Updated: Aug 29, 2020

Co-Authors: Shraddha Sharma, Jamnalal Bajaj School of Legal Studies, Banasthali Vidyapeeeth

Vihaan Kumar, Vivekananda Institute of Professional Studies

K. Sreeya Chowdary,Gitam University,Vishakhapatnam

Editor: Kanhaiya Singhal, Faculty of law, PES University,Bangalore


We live in a world that is changing by the minute, and in this world it is a challenging task to know for sure the heritage and origin of a particular food or any item of clothing or a beautiful piece of artefact or handicraft. Many special kinds of food items or types of clothing originate from a specific place and unfortunately some people do not shy away from openly and unethically copying and passing those goods or items as from another region in order to exploit popularity from the quality of those goods or items.

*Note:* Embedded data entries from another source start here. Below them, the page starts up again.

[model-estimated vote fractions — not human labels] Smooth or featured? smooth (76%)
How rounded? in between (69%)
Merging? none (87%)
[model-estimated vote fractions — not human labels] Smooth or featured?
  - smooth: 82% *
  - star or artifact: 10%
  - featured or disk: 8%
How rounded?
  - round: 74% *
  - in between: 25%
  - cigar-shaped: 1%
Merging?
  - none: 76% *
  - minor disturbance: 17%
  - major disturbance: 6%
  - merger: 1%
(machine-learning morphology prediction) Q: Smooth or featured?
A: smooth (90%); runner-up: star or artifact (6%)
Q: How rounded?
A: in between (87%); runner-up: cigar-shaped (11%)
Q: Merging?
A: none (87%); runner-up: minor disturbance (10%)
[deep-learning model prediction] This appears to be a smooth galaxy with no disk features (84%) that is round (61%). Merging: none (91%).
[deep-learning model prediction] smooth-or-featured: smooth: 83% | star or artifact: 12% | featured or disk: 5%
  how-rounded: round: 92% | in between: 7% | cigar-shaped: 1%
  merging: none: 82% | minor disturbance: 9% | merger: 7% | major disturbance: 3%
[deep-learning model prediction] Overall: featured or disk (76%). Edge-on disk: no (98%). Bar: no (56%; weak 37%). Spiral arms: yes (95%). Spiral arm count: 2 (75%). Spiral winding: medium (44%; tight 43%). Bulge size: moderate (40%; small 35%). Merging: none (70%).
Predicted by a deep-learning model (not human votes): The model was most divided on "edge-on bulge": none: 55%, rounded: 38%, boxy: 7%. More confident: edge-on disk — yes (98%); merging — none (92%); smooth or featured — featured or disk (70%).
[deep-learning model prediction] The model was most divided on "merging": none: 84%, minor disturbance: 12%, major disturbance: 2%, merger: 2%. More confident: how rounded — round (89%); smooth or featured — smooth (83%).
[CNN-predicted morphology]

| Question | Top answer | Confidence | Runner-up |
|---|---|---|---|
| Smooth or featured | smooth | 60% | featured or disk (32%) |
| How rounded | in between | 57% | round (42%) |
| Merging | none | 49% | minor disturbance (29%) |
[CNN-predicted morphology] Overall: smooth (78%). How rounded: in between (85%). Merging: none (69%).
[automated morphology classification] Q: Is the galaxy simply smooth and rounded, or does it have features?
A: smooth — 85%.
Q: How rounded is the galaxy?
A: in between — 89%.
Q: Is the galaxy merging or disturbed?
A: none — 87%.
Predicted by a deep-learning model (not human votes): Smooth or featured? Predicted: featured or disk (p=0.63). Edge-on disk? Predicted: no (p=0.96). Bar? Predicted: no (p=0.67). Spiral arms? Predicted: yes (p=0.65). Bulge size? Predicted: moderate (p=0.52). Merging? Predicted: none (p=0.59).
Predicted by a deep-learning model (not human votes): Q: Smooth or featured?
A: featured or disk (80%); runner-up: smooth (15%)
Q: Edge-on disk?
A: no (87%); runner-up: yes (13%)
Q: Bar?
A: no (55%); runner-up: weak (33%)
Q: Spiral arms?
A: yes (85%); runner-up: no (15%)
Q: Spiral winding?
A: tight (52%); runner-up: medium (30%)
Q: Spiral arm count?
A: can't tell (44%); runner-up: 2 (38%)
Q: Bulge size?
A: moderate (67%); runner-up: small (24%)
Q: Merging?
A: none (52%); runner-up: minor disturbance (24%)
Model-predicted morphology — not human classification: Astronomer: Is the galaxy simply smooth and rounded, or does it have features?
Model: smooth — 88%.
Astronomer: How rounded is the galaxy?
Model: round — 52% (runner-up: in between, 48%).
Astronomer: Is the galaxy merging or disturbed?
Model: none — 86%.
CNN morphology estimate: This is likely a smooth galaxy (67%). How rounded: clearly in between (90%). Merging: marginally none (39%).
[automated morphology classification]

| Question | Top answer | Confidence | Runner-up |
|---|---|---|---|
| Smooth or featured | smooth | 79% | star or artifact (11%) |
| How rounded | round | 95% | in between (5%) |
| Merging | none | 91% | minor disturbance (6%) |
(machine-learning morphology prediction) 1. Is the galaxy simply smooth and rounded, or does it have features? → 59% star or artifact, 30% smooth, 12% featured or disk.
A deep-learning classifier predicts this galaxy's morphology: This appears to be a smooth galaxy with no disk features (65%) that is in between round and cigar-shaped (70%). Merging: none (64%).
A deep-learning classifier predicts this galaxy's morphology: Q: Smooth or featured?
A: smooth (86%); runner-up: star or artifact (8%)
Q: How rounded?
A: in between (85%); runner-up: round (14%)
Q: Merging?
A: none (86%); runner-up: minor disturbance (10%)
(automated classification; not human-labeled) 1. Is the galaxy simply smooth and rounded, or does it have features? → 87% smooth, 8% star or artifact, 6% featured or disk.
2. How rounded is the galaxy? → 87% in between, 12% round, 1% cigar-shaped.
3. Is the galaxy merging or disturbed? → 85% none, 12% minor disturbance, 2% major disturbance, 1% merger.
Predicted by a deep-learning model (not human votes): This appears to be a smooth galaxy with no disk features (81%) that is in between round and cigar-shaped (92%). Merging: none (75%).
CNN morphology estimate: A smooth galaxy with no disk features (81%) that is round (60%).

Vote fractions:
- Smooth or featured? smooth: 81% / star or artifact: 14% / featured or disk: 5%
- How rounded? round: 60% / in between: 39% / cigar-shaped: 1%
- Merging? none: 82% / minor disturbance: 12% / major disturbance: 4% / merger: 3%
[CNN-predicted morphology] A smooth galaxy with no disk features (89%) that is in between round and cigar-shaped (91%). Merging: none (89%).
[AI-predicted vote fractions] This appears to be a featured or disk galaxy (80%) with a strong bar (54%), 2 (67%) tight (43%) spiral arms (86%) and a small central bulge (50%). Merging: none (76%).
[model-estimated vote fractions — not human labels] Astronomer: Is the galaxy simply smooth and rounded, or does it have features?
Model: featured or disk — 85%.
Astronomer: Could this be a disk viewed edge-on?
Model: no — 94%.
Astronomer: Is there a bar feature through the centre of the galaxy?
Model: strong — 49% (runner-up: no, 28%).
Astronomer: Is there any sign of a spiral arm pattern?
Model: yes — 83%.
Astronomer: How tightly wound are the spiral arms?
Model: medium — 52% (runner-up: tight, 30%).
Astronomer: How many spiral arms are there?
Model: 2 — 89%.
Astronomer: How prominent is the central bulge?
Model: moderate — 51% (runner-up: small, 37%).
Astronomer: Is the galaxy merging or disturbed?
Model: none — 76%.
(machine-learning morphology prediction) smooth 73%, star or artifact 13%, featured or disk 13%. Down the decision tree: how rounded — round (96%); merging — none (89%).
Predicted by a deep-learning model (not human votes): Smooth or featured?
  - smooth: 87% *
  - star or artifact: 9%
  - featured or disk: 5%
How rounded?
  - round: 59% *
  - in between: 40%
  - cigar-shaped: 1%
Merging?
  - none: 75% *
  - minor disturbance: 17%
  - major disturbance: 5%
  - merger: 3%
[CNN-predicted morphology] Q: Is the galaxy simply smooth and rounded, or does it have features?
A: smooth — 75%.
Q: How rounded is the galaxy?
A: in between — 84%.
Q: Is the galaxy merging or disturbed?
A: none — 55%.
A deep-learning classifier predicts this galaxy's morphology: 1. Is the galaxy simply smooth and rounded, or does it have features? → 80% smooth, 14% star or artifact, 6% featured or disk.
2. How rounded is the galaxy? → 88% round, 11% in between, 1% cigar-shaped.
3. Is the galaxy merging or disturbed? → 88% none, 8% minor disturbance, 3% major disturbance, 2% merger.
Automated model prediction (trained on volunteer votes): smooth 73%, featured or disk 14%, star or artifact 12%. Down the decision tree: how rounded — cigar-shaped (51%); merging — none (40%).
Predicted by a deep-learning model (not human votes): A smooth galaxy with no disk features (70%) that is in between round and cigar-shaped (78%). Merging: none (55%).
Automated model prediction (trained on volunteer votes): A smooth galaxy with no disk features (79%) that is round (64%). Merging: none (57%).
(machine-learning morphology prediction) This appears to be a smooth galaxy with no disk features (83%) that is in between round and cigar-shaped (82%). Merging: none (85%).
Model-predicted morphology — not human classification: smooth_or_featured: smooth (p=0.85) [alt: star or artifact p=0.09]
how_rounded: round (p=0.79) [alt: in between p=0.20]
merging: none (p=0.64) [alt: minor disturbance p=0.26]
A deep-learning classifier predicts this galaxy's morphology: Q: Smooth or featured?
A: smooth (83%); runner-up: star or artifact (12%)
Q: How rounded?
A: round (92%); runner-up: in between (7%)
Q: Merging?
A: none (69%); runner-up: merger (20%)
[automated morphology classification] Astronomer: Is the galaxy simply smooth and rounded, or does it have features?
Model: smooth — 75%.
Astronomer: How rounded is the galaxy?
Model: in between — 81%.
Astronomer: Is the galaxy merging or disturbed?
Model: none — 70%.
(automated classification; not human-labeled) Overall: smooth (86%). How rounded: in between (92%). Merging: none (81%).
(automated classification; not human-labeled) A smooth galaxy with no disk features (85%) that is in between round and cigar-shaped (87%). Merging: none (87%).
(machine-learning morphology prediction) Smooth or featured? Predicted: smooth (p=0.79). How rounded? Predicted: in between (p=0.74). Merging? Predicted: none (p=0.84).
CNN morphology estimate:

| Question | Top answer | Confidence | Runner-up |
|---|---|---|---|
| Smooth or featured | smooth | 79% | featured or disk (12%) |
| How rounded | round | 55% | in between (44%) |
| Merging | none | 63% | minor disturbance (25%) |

In order to provide legal rights to the people whose trade or craft become available only due to their geographical factors the government provides Geographical Indications or GI Tags.

Its common knowledge that the concept of Geographical Indication has been has been around for centuries, however the French were the first to develop a proper system to catalogue and recognize different articles/foods that showed individual properties and were associated or found or produced only at a specific region. The system they developed was the “appellation d’origine controlee” which is in use in modern day and is called the Appellations of Origin.

When we talk about the historical GI systems, the best example is of the process of making wine. A GI tag for wine may indicate the particular region where the grapes used have been grown, but not only that, the GI will also designate the type of soil, the particular patch of land in the vineyard as well as the climate of that region.

What Is A GI Tag?

A Geographical Indication (GI) tag is a form of intellectual property, a certification given to certain goods or products from a particular area or state or country that is unique to a particular geographical region. Geographical Indications have been given the status of intellectual property. India, as a member of World Trade Organization (WTO), enacted the Geographical Indications of goods (Registration and Protection) Act, 1999 from 15th September 20003.

Like all Intellectual Property Rights, a Geographical Indication is a non-physical asset which composes a legal claim to future benefits through the special rights and privileges attached to it. The GI products are generally agricultural or natural or manufactured items like handicrafts etc. It is an indication or symbol to identify a particular product.

Geographical Indications are integral part of development which advances economic interests. These tags are a tool to protect the ownership rights on the natural resources and manufactured goods. GI’s cannot be sold, rented, transferred as they are either collectively owned by the state. Products having GI tag prevent unauthorized use of products and upgrades financial gain to the producers by exporting the products.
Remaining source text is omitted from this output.